____ DATA EXTRACT

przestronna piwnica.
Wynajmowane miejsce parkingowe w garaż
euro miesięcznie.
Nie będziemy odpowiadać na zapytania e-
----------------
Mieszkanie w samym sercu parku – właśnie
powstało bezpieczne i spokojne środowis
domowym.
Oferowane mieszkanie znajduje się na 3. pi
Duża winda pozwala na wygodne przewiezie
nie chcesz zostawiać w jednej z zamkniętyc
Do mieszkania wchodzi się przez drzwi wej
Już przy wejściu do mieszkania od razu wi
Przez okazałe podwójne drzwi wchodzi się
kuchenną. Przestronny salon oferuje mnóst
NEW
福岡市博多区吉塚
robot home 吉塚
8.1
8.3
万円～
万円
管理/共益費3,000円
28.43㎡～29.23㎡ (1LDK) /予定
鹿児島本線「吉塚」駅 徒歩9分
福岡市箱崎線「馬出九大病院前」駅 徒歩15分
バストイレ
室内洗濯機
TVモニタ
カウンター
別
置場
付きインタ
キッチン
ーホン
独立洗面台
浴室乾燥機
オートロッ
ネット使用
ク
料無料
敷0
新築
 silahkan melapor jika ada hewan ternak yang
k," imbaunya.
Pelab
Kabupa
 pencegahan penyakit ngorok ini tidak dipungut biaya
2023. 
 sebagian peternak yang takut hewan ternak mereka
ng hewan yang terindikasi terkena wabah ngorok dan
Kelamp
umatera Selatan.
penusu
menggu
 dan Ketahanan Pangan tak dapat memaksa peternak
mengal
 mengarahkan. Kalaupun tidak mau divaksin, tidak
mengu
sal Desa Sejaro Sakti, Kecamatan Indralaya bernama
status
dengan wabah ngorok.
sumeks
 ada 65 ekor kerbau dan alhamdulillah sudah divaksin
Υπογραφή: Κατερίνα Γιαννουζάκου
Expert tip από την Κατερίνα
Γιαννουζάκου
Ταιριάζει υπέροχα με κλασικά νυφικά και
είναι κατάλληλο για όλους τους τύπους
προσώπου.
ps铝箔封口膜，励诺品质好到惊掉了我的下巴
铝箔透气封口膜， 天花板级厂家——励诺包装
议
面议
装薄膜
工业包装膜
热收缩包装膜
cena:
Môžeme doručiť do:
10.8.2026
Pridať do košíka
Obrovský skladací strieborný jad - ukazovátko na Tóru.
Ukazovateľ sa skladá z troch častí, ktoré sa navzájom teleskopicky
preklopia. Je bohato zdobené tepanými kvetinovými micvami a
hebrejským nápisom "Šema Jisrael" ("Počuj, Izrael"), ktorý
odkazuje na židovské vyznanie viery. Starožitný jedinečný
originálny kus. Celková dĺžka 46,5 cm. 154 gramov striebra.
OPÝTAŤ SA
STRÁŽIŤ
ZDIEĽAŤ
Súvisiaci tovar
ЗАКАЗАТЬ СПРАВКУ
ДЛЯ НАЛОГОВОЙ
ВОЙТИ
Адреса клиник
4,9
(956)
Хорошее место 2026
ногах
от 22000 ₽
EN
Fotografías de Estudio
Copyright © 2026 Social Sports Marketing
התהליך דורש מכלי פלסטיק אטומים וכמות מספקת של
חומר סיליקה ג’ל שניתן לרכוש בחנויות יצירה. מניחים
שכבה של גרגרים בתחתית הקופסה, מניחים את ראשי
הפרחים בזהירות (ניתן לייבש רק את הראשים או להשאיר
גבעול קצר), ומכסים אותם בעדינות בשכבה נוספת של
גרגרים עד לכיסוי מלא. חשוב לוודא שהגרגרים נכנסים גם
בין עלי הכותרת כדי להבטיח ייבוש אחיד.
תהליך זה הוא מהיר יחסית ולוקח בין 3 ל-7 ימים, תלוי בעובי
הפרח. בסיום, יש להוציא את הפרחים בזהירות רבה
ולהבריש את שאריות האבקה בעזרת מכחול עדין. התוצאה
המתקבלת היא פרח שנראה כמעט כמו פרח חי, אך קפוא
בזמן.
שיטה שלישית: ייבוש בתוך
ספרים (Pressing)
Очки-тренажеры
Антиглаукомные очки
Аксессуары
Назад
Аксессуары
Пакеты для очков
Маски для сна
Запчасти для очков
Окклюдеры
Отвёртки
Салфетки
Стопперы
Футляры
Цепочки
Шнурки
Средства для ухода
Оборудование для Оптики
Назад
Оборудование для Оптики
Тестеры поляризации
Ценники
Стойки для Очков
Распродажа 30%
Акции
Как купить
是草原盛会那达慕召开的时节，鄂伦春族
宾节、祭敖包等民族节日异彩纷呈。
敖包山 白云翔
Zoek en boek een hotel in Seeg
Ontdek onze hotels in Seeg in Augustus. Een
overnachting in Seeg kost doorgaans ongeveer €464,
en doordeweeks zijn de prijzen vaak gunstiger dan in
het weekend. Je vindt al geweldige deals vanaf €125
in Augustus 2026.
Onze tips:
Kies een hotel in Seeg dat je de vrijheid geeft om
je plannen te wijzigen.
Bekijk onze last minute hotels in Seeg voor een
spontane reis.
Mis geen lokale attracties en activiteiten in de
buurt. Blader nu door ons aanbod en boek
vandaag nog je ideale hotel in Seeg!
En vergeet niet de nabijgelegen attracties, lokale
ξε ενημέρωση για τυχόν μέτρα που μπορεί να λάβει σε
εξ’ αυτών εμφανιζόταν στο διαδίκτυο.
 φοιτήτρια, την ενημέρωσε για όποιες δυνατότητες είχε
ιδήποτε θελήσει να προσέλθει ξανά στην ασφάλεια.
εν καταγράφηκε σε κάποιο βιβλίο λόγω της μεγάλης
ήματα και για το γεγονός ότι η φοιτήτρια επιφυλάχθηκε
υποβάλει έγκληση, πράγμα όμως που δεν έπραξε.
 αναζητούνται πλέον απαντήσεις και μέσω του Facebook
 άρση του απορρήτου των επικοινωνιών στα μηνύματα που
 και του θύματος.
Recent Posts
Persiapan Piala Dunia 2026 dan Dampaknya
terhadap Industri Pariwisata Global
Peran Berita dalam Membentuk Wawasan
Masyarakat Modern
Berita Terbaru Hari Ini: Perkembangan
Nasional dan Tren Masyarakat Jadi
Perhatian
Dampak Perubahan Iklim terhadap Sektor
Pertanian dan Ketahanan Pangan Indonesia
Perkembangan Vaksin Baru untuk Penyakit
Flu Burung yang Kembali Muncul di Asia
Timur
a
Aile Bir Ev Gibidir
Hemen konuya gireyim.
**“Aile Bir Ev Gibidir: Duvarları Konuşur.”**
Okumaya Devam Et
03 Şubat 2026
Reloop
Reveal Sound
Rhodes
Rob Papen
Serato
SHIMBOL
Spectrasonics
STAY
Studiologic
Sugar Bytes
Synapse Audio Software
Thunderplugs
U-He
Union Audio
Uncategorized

________

**YOUR GOAL:** Scan the data above and copy each line containing the word "attracties".

**ANSWER FOR THE TASK:**
Mis geen lokale attracties en activiteiten in de
En vergeet niet de nabijgelegen attracties, lokale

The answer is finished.